There are two corollary reasons for the summary. First, the summary of the evidence in the order is an extension of the hearing proper, thus, a part of procedural due process wherein the evidence presented during the prior hearing is formally recognized as having been presented and most importantly, considered. The failure to include every piece of evidence in the summary presented by the prosecution in their favor during the prior hearing would be tantamount to not giving them the opportunity to be heard in said hearing, for the inference would be that they were not considered at all in weighing the evidence of guilt. Such would be a denial of due process, for due process means not only giving every contending party the opportunity to be heard but also for the Court to consider every piece of evidence presented in their favor.[20] Second, the summary of the evidence in the order is the basis for the judge's exercising his judicial discretion. Only after weighing the pieces of evidence as contained in the summary will the judge formulate his own conclusion as to whether the evidence of guilt against the accused is strong based on his discretion.[21] (Emphasis supplied)
Based on the above-stated reasons, the summary should necessarily be a complete compilation or restatement of all the pieces of evidence presented during the hearing proper. The lower court cannot exercise judicial discretion as to what pieces of evidence should be included in the summary. While conceding that some prosecution evidence were enumerated, said enumeration was incomplete. An incomplete enumeration or selective inclusion of pieces of evidence for the prosecution in the order cannot be considered a summary, for a summary is necessarily a reasonable recital of any evidence presented by the prosecution. A "summary" that is incomplete is not a summary at all. According to Borinaga v. Tamin,[22] the absence of a summary in the order would make said order defective in form and substance.
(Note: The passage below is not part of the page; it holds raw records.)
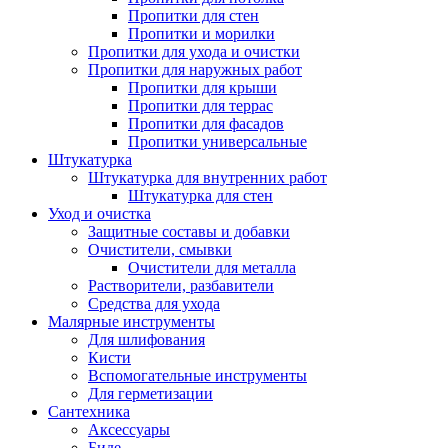
Пропитки для стен
Пропитки и морилки
Пропитки для ухода и очистки
Пропитки для наружных работ
Пропитки для крыши
Пропитки для террас
Пропитки для фасадов
Пропитки универсальные
Штукатурка
Штукатурка для внутренних работ
Штукатурка для стен
Уход и очистка
Защитные составы и добавки
Очистители, смывки
Очистители для металла
Растворители, разбавители
Средства для ухода
Малярные инструменты
Для шлифования
Кисти
Вспомогательные инструменты
Для герметизации
Сантехника
Аксессуары
Биде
Corollarily, an order containing an incomplete "summary" would likewise be defective in form and substance which cannot be sustained or be given a semblance of validity. In Carpio v. Maglalang,[23] said order was considered defective and voidable. As such, the order granting or denying the application for bail may be invalidated.[24]
WHEREFORE, in view of the foregoing, the decision dated August 1, 1997 and the resolution dated December 22, 1997 in CA G.R. No. 42318 are REVERSED and the order dated March 24, 1995 in Criminal Case No. T-1417 is declared void for having been issued in grave abuse of discretion. The court a quo shall immediately issue a warrant for the rearrest of Roderick Odiamar if his bail bond has been approved and thereafter, proceed with dispatch in the disposition of said case. This resolution is immediately executory.
SO ORDERED.
Panganiban, Purisima, and Gonzaga-Reyes, JJ., concur.
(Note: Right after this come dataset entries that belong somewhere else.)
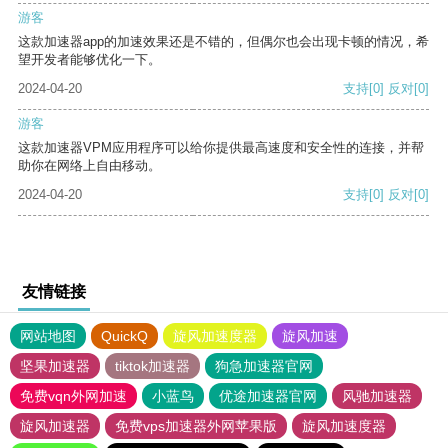
游客
这款加速器app的加速效果还是不错的，但偶尔也会出现卡顿的情况，希
望开发者能够优化一下。
2024-04-20
支持
[0]
反对
[0]
游客
这款加速器VPM应用程序可以给你提供最高速度和安全性的连接，并帮
助你在网络上自由移动。
2024-04-20
支持
[0]
反对
[0]
友情链接
网站地图
QuickQ
旋风加速度器
旋风加速
坚果加速器
tiktok加速器
狗急加速器官网
免费vqn外网加速
小蓝鸟
优途加速器官网
风驰加速器
旋风加速器
免费vps加速器外网苹果版
旋风加速度器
Vitug, J., please see Dissenting Opinion.
[1] Penned by Associate Justice Romeo A. Brawner and concurred in by Justices Antonio M. Martinez (now Associate Justice of the Supreme Court) and Lourdes Tayao-Jaguros.
[2] Penned by Judge Alfredo Cabral of the Regional Trial Court of Camarines Sur, Branch 30.
[3] Article VIII, Sec. 5, Par. (5) of the 1987 Constitution.
[4] Rule 14, Rules of Court.
[5] Republic Act No. 7659, An Act to Impose the Death Penalty on Certain Heinous Crimes, Amending for that Purpose the Revised Penal Code, as amended, Other Special Laws, and For Other Purposes.
[6] Montalbo v. Santamaria, 54 Phil. 955 [1930].
[7] 8 CJS p. 70.
[8] See Note 7 citing Ford v. Dilley, 156 N.W. 513.
[9] See Note 7, pp. 71-72.
[10] Supra.
[11] Petition, Rollo, p. 19.
[12] People v. Godoy, 250 SCRA 676 (1995).
[13] Supra, p. 21.
[14] 269 SCRA 220 (1997).
[15] 243 SCRA 284, [1995].
[16] 196 SCRA 44 (1991).
[17] See note 14.
[18] People v. San Diego, 26 SCRA 522 [1968].
[19] The Oxford Companion to the English Language, Tom McArthur; Oxford University Press, 1992.
[20] Ginete v. CA, G.R. No. 127596, September 24, 1998.
[21] See note 20.
[22] Supra.
[23] See note 16.
[24] Borinaga v. Tamin, 226 SCRA 206 (1993).